Tornata a Milano il giorno successivo, Fumagalli è stata sottoposta ad altri esami e visite prima di essere portata in sala operatoria. «Sono entrata alle 21 di venerdì 2 agosto - ha ricordato - L’intervento è durato due ore. Poi mi hanno operata nuovamente il 4 e il 6 agosto».
Dopo tre interventi, e con una terapia antibiotica che continua tuttora, la situazione del braccio ha cominciato a migliorare. «Sono stata dimessa il 10 agosto e nel decorso mi sta aiutando il dottor Ciuffo - ha evidenziato ancora la 77enne - Un aiuto indispensabile visto che da sola non riesco a gestire bene le medicazioni del taglio chirurgico che mi hanno dovuto effettuare lungo l’intero avambraccio per eliminare l’infezione».

L'infezione alla ferita

Il decorso, ha aggiunto, «sarà lungo e dovrò presumibilmente fare anche la riabilitazione, visto che ancora adesso accuso non poche criticità nell’uso del braccio e della mano».

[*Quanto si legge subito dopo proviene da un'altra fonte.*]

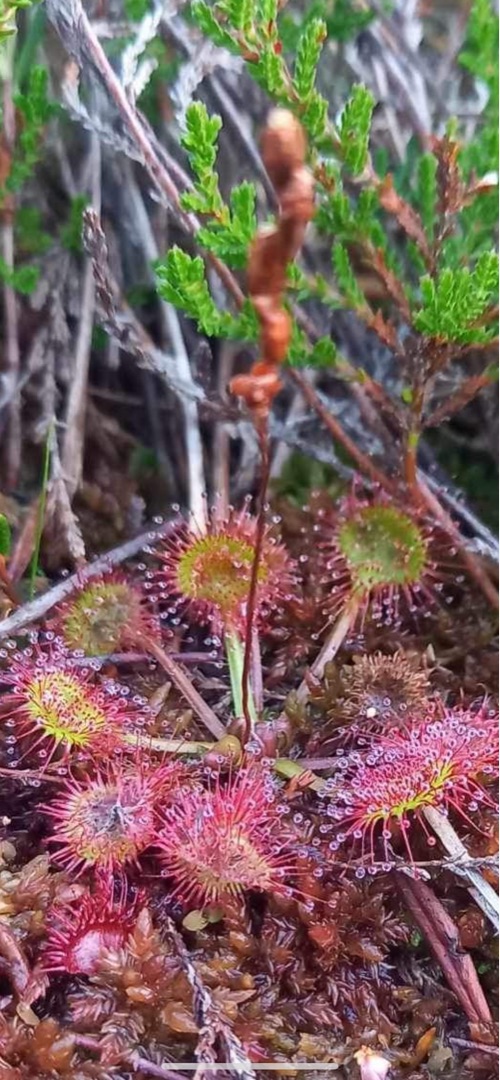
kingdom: Plantae
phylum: Tracheophyta
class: Magnoliopsida
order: Caryophyllales
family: Droseraceae
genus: Drosera
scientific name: Drosera rotundifolia
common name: Rundbladet soldug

Ora che le sue condizioni sono in via di miglioramento, Fumagalli non può fare altro che chiedersi se la sporcizia sulla quale è caduta - e che è entrata in contatto con la ferita aperta - possa costituire la possibile causa dell’infezione.
«Dalle analisi è emerso che si è trattata di un’infezione di tipo batterico - ha concluso Fumagalli - Ovviamente non ci sono prove per dire che sia direttamente responsabile di tale conseguenza. Certo è che non si possono lasciare i marciapiedi e le strade in queste condizioni, tanto più che sono caduta proprio davanti alla scuola. Serve una maggiore attenzione nei confronti dell’igiene degli spazi pubblici».